[[ Exercise data open ]]

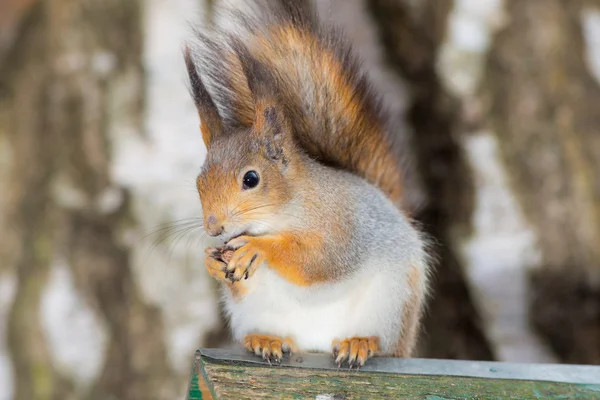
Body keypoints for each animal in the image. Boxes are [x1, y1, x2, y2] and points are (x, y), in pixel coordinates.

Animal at [184, 1, 432, 368]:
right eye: (199, 181)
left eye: (251, 179)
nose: (214, 227)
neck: (283, 212)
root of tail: (317, 345)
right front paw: (211, 261)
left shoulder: (342, 227)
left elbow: (319, 261)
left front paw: (258, 248)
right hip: (255, 312)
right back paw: (267, 340)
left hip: (393, 302)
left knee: (382, 340)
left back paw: (360, 343)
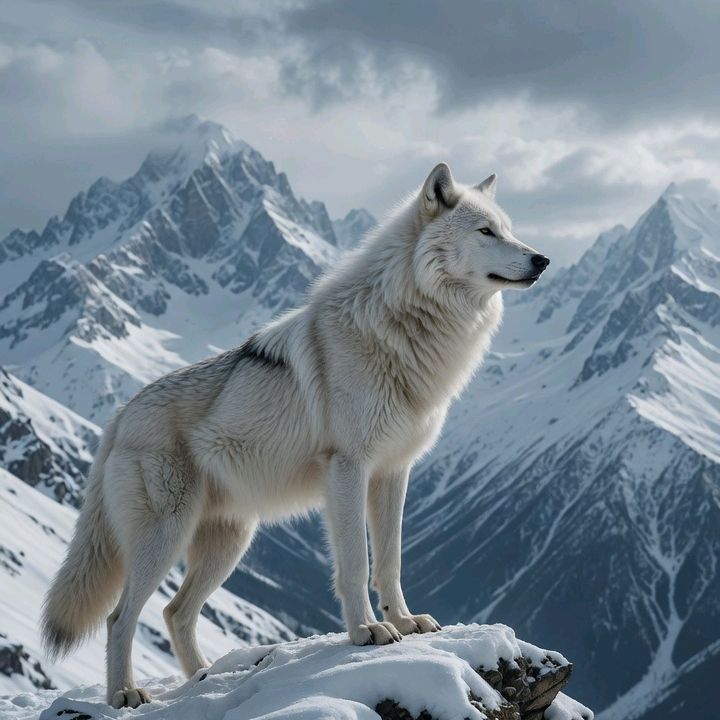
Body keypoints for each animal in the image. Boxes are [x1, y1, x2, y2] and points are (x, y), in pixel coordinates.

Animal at [41, 163, 549, 708]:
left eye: (509, 228)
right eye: (486, 231)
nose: (542, 259)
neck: (405, 324)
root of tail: (117, 417)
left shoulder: (393, 473)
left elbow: (389, 562)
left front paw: (406, 622)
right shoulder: (348, 468)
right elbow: (355, 563)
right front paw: (366, 632)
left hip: (229, 543)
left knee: (175, 612)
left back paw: (204, 681)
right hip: (166, 538)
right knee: (120, 617)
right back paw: (125, 695)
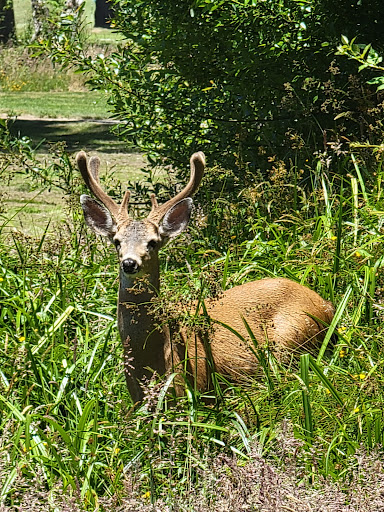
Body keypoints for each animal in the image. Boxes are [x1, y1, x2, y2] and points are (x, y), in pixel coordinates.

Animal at [76, 150, 334, 402]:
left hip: (291, 337)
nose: (130, 263)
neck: (150, 359)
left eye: (153, 242)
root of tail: (327, 305)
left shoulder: (193, 389)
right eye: (117, 241)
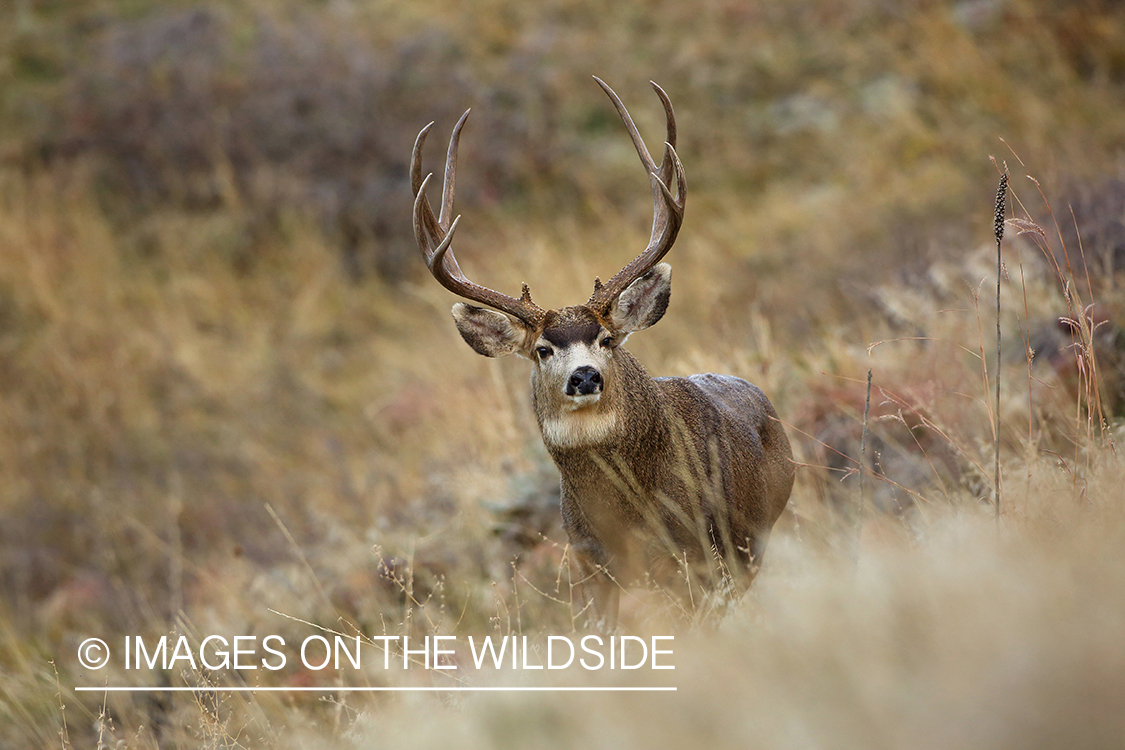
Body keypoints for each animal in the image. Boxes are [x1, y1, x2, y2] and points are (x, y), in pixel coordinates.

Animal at [411, 77, 792, 629]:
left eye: (607, 339)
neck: (625, 509)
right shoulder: (590, 560)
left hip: (750, 539)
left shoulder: (695, 545)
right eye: (543, 350)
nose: (586, 376)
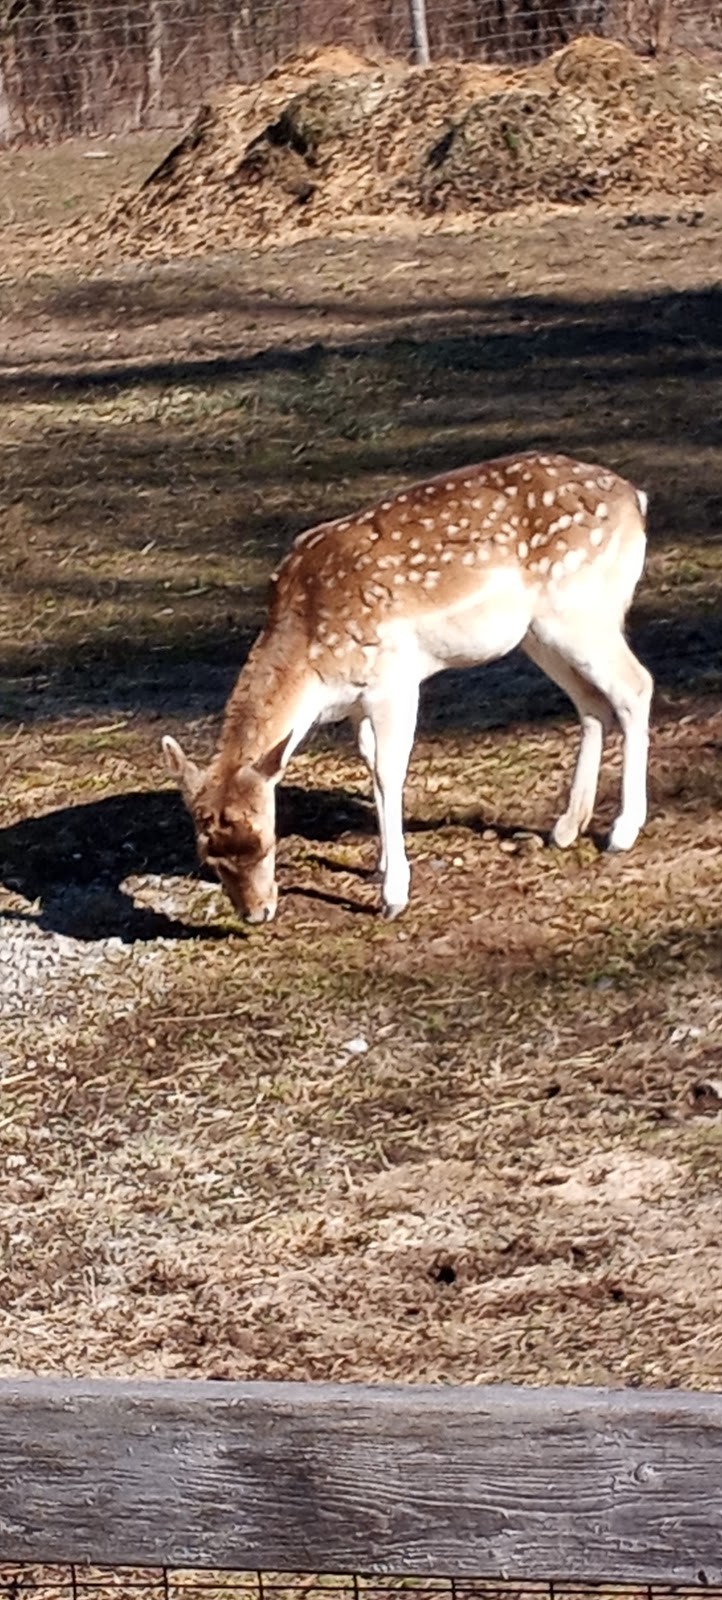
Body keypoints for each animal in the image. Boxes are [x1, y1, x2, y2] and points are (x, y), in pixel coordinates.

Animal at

[[ Exercise data closed ]]

**Exercise aim:**
Reproduce only the lines between the line with "left eye: (509, 228)" and the final line of the records, both included, so that the copy matches them exactly and contains no pictures.

**Worked solution:**
left eye: (509, 228)
right eye: (486, 231)
nose: (542, 259)
neck: (405, 324)
root of tail: (117, 417)
left shoulder: (393, 473)
left elbow: (389, 562)
left front paw: (406, 622)
right shoulder: (348, 468)
right elbow: (355, 563)
right front paw: (366, 632)
left hip: (229, 543)
left knee: (175, 612)
left back paw: (204, 681)
right hip: (166, 538)
right knee: (120, 617)
right back paw: (125, 695)
Body keypoints for each animal in the image. Boxes are [x1, y1, x2, y2] and points are (x, y), in pixel coordinates.

Animal at [76, 150, 334, 402]:
left hip: (291, 337)
nose: (130, 263)
neck: (150, 359)
left eye: (153, 242)
root of tail: (327, 305)
left shoulder: (193, 389)
right eye: (117, 241)
Body keypoints for each animal in the image. Boxes are [x1, y1, x2, y2] and points are (x, y), in pixel coordinates.

Animal at [411, 77, 792, 629]:
left eye: (607, 339)
neck: (625, 509)
right shoulder: (590, 560)
left hip: (750, 539)
left shoulder: (695, 545)
right eye: (543, 350)
nose: (586, 376)
Body keypoints for each animal in the image. Boxes are [x1, y1, x2, y2] and points are (x, y), in pixel coordinates.

Animal at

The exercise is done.